What the task asks: Once the line containing "index pip: (1143, 809)" is found in the records below, return it and each following line exactly, up to and including the line containing "pinky dip: (1166, 860)", and nothing else.

======== Records supplied ========

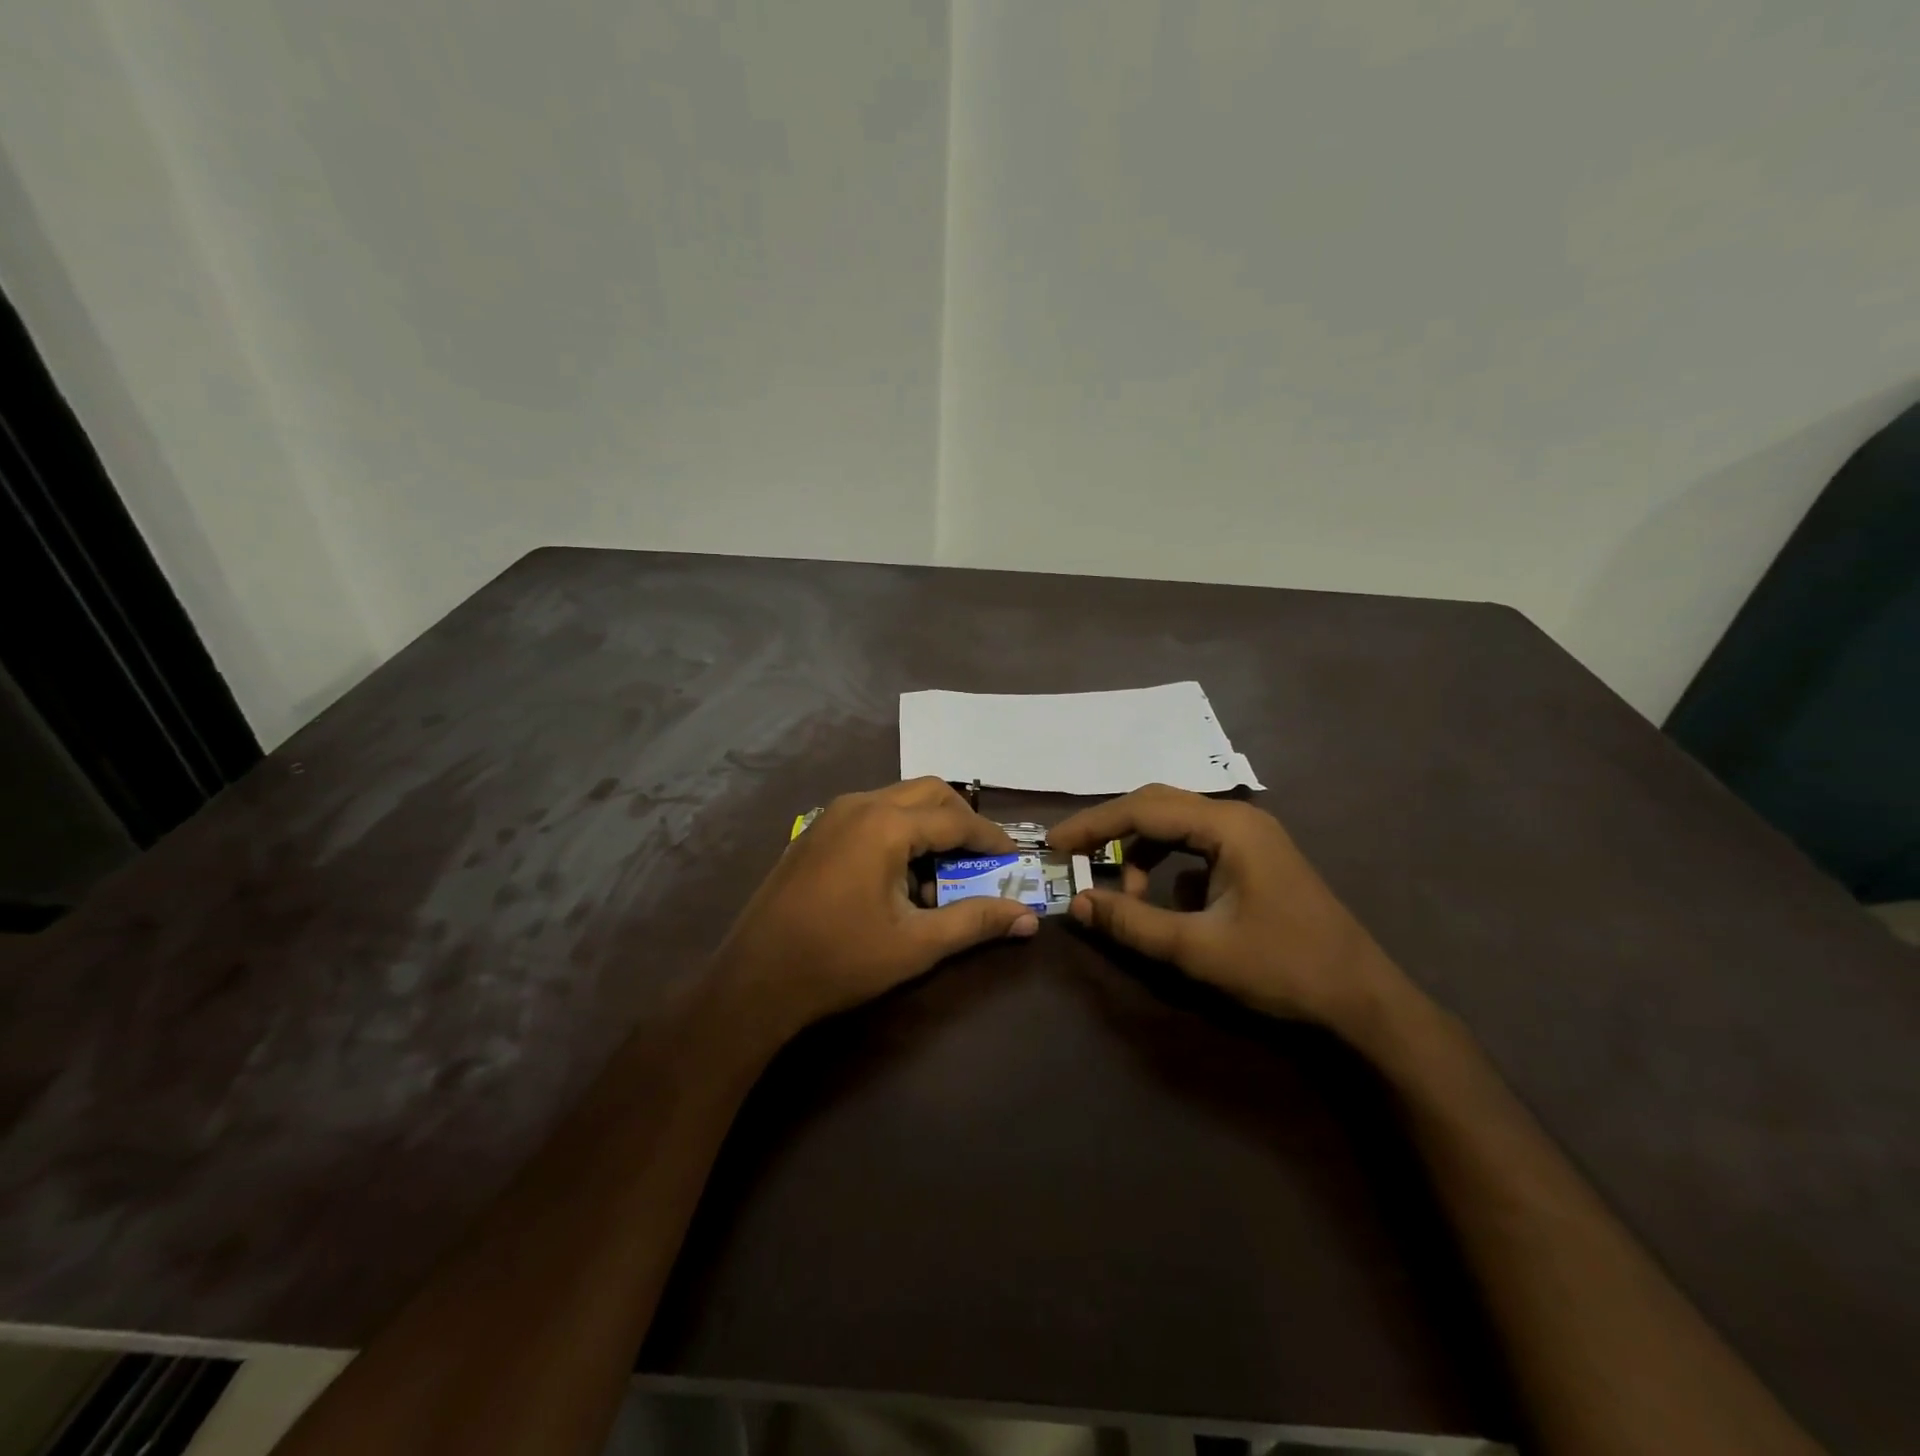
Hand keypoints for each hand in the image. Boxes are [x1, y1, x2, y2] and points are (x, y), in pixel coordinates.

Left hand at [714, 778, 1038, 1040]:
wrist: (756, 979)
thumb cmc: (841, 960)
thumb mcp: (917, 945)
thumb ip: (975, 922)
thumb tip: (1028, 919)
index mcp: (886, 825)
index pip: (956, 819)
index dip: (991, 838)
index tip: (1014, 858)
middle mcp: (859, 805)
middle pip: (928, 792)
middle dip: (962, 819)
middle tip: (982, 856)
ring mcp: (831, 815)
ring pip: (897, 800)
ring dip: (928, 824)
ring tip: (942, 870)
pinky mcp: (814, 831)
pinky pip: (870, 814)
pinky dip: (898, 830)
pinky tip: (898, 875)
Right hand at [1048, 784, 1407, 1036]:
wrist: (1362, 999)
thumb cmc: (1283, 969)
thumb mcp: (1198, 950)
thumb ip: (1132, 924)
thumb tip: (1077, 902)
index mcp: (1229, 827)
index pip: (1143, 809)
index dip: (1093, 824)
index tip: (1054, 844)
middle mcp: (1239, 818)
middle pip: (1157, 805)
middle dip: (1111, 828)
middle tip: (1072, 852)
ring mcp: (1251, 836)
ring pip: (1176, 823)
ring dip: (1140, 848)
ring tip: (1125, 891)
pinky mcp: (1255, 856)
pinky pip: (1195, 843)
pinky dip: (1166, 860)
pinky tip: (1162, 896)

========

Answer section:
index pip: (1143, 809)
index dip: (1093, 824)
index tip: (1054, 844)
middle mcp: (1239, 818)
middle pip: (1157, 805)
middle dip: (1111, 828)
middle tip: (1072, 852)
ring mcp: (1251, 836)
ring pip: (1176, 823)
ring dip: (1140, 848)
ring tip: (1125, 891)
pinky mcp: (1255, 856)
pinky pip: (1195, 843)
pinky dip: (1166, 860)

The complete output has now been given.